_Text provided_
To our surprise, the offer was accepted with one stipulation…no repairs. We were already planning on renovating, so that wasn’t a deal killer. So, we spent November packing and planning the renovation and took possession of the house in mid-December. Wham, Bam. We’re deep in renovation land and hopefully (yes, hopefully) we’re about 3 weeks from being done. So nice to be back on the westside and close to EVERYTHING. Walk to work, walk to pubs, walk to coffee. Awesome. I’m so thankful and feeling mighty blessed as we enter 2013.
I’ve been training through all of this…not sure how, but I’m swinging it. I sometimes get 5 hours a sleep a night, but that’s nothing new. I signed up for Bandera 100k (of which I’m traveling to today…I’m typing in Seattle Airport on a layover). Not sure what I was thinking with so much going on, but I’m impulsive and like most of us ultrarunners, I like running. So, I don’t sweat the details. I’m not at the volume I’d like to be, but muscle memory, right?!
However, I did have a solid November-December of training. Bend enjoyed a mild, dry late fall and I squeezed in a lot of speedwork and tempo work on lower volume for a good 2 months. What I missed in volume, I made up for in quality.

_Records to process_
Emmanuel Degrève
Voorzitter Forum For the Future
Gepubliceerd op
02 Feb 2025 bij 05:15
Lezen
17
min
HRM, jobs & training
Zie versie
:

_Task item 1_
Retype the listing line for line, keeping every word, number and punctuation mark as it appears.
_Task item 2_
Continue the running blog post from the point where it stops.
The listing has no connection to the running blog post.

_Expected answer 1_
Emmanuel Degrève
Voorzitter Forum For the Future
Gepubliceerd op
02 Feb 2025 bij 05:15
Lezen
17
min
HRM, jobs & training
Zie versie
:

_Expected answer 2_
To my dismay, I did have one setback right before Christmas break when I strained the cartilage in my sternum/upper rib while working on the new house. Stupid, boneheaded move (I won’t go into details it’s so stupid), but it happened and had to take 8 days off running because I was so sore. So, after a few weeks of PT, it’s on the mend. Let’s just say I don’t want to fall at Bandera…or get a bear hug.
I did get to test out the ribs on my last long run at the annual Bad Ass Fun Run that Meissner and I started years ago. He’s since moved to Durango, but I’m trying to keep the tradition alive. It’s become a pirate run at different locales every year. Bend got hit with some serious snow and we did a snow run at Smith Rock/Gray Butte area. It was tough. Max King, Zach Violett, Stephanie Howe and I did the longest leg, 19.6 miles. Max and I ended up taking turns breaking trail and ran just under 20 miles in 4 hours and 19 minutes! We were in snow up to our knees on the top half of Gray Butte. It was an adventure. At one point, Max was breaking trail on a traverse in 8 inches of powder and I felt like I was running 6:30 effort, looked at my GPS watch…15:30 pace! It was work. So, I have to say…I’m looking forward to some dry, warmer trails at Bandera. And, sharing a hotel and catching up with Meltzer. The Bronco Billy and Speedgoat Show. Always good to hang with the Old Goat. Plus, I get to razz him that I tied with him in votes for Ultrarunner of the Year. Giddyup.
I ran Wasatch as my second 100 miler back in 2004 — 8 long years ago. A lot has passed since the “salad” days. I only had one child back then — now I have 3. I have a lot more responsibility and a lot less free time. I have to get creative with my training to stay at the volume it requires to race and stay competitive at ultramarathons. It’s tough sometimes and I lose sleep, but I love running in the mountains and I love this sport. I don’t think I could give it up if I had to.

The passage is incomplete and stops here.